TASK DESCRIPTION
Every line with the word "зажигания" in it should be extracted from the data that follows.

TASK MATERIAL
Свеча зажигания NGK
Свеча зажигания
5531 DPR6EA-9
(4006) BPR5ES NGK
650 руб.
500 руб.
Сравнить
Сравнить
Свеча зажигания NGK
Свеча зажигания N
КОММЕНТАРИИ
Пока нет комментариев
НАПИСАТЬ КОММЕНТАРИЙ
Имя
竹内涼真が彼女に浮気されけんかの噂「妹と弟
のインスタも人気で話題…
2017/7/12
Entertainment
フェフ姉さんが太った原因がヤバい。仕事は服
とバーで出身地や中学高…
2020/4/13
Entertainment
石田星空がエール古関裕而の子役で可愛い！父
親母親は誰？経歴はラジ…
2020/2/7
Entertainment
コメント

RESULT BELOW
Свеча зажигания NGK
Свеча зажигания
Свеча зажигания NGK
Свеча зажигания N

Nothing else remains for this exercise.